Dataset entries:

■ ■ ■ ■

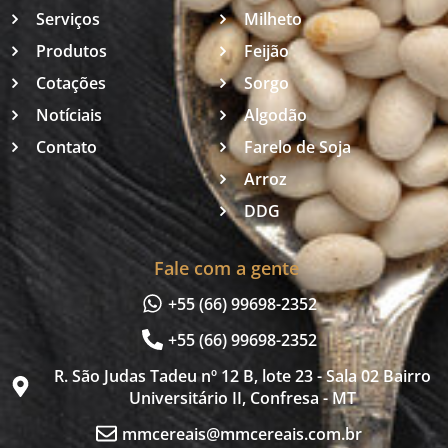
Serviços
Milheto
Produtos
Feijão
Cotações
Sorgo
Notíciais
Algodão
Contato
Farelo de Soja
Arroz
DDG
Fale com a gente
+55 (66) 99698-2352
+55 (66) 99698-2352
R. São Judas Tadeu nº 12 B, lote 23 - Sala 02 Bairro
Universitário II, Confresa - MT
mmcereais@mmcereais.com.br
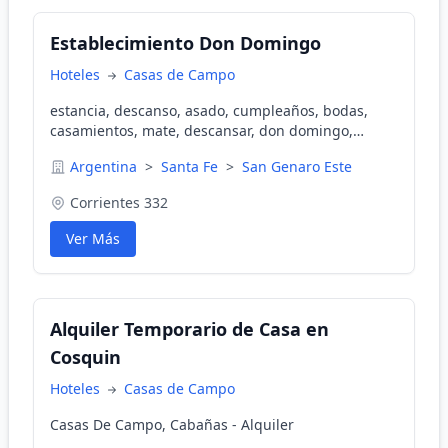
Establecimiento Don Domingo
Hoteles
Casas de Campo
estancia, descanso, asado, cumpleaños, bodas,
casamientos, mate, descansar, don domingo,
ranch, bbq, argentinian, argentina, naturaleza,
Argentina
>
Santa Fe
>
San Genaro Este
hostal, hostel, turismo rural, country, gay,
gayfriendly, gay tourism, gay friendly
Corrientes 332
Ver Más
Alquiler Temporario de Casa en
Cosquin
Hoteles
Casas de Campo
Casas De Campo, Cabañas - Alquiler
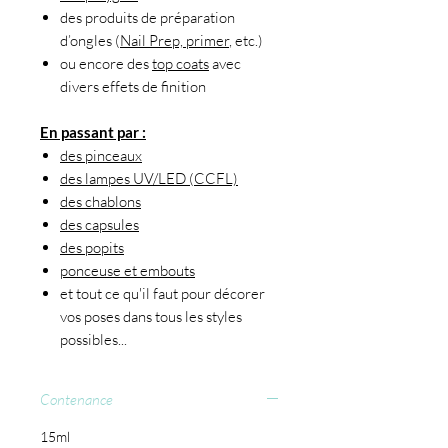
des produits de préparation
d’ongles (
Nail Prep, primer
, etc.)
ou encore des
top coats
avec
divers effets de finition
En passant par :
des pinceaux
des lampes UV/LED (CCFL)
des chablons
des capsules
des popits
ponceuse et embouts
et tout ce qu'il faut pour décorer
vos poses dans tous les styles
possibles...
Contenance
15ml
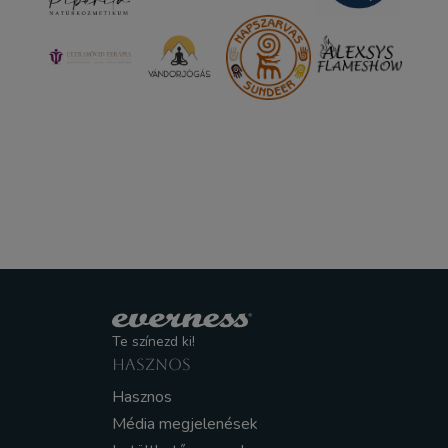
Te színezd ki!
HASZNOS
Hasznos
Média megjelenések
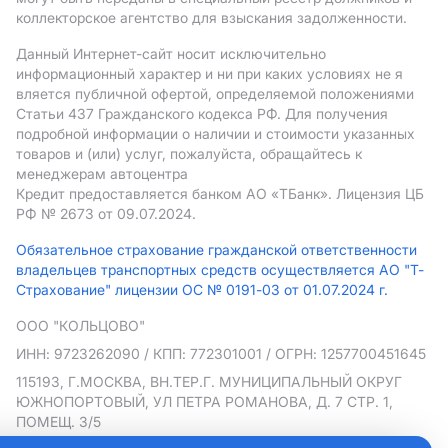
коллекторское агентство для взыскания задолженности.
Данный Интернет-сайт носит исключительно
информационный характер и ни при каких условиях не я
вляется публичной офертой, определяемой положениями
Статьи 437 Гражданского кодекса РФ. Для получения
подробной информации о наличии и стоимости указанных
товаров и (или) услуг, пожалуйста, обращайтесь к
менеджерам автоцентра
Кредит предоставляется банком АO «ТБанк».
Лицензия ЦБ
РФ № 2673 от 09.07.2024.
Обязательное страхование гражданской ответственности
владельцев транспортных средств осуществляется АО "Т-
Страхование" лицензии ОС № 0191-03 от 01.07.2024 г.
ООО "КОЛЬЦОВО"
ИНН: 9723262090
/ КПП: 772301001
/ ОГРН: 1257700451645
115193, Г.МОСКВА, ВН.ТЕР.Г. МУНИЦИПАЛЬНЫЙ ОКРУГ
ЮЖНОПОРТОВЫЙ, УЛ ПЕТРА РОМАНОВА, Д. 7 СТР. 1,
ПОМЕЩ. 3/5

■ ■ ■ ■

◆ ASSIGNMENT ◆
Every word of the data should be reproduced exactly; please omit any pictures.

◆ REPLY ◆
Serviços
Milheto
Produtos
Feijão
Cotações
Sorgo
Notíciais
Algodão
Contato
Farelo de Soja
Arroz
DDG
Fale com a gente
+55 (66) 99698-2352
+55 (66) 99698-2352
R. São Judas Tadeu nº 12 B, lote 23 - Sala 02 Bairro
Universitário II, Confresa - MT
mmcereais@mmcereais.com.br
Establecimiento Don Domingo
Hoteles
Casas de Campo
estancia, descanso, asado, cumpleaños, bodas,
casamientos, mate, descansar, don domingo,
ranch, bbq, argentinian, argentina, naturaleza,
Argentina
>
Santa Fe
>
San Genaro Este
hostal, hostel, turismo rural, country, gay,
gayfriendly, gay tourism, gay friendly
Corrientes 332
Ver Más
Alquiler Temporario de Casa en
Cosquin
Hoteles
Casas de Campo
Casas De Campo, Cabañas - Alquiler
des produits de préparation
d’ongles (
Nail Prep, primer
, etc.)
ou encore des
top coats
avec
divers effets de finition
En passant par :
des pinceaux
des lampes UV/LED (CCFL)
des chablons
des capsules
des popits
ponceuse et embouts
et tout ce qu'il faut pour décorer
vos poses dans tous les styles
possibles...
Contenance
15ml
Te színezd ki!
HASZNOS
Hasznos
Média megjelenések
коллекторское агентство для взыскания задолженности.
Данный Интернет-сайт носит исключительно
информационный характер и ни при каких условиях не я
вляется публичной офертой, определяемой положениями
Статьи 437 Гражданского кодекса РФ. Для получения
подробной информации о наличии и стоимости указанных
товаров и (или) услуг, пожалуйста, обращайтесь к
менеджерам автоцентра
Кредит предоставляется банком АO «ТБанк».
Лицензия ЦБ
РФ № 2673 от 09.07.2024.
Обязательное страхование гражданской ответственности
владельцев транспортных средств осуществляется АО "Т-
Страхование" лицензии ОС № 0191-03 от 01.07.2024 г.
ООО "КОЛЬЦОВО"
ИНН: 9723262090
/ КПП: 772301001
/ ОГРН: 1257700451645
115193, Г.МОСКВА, ВН.ТЕР.Г. МУНИЦИПАЛЬНЫЙ ОКРУГ
ЮЖНОПОРТОВЫЙ, УЛ ПЕТРА РОМАНОВА, Д. 7 СТР. 1,
ПОМЕЩ. 3/5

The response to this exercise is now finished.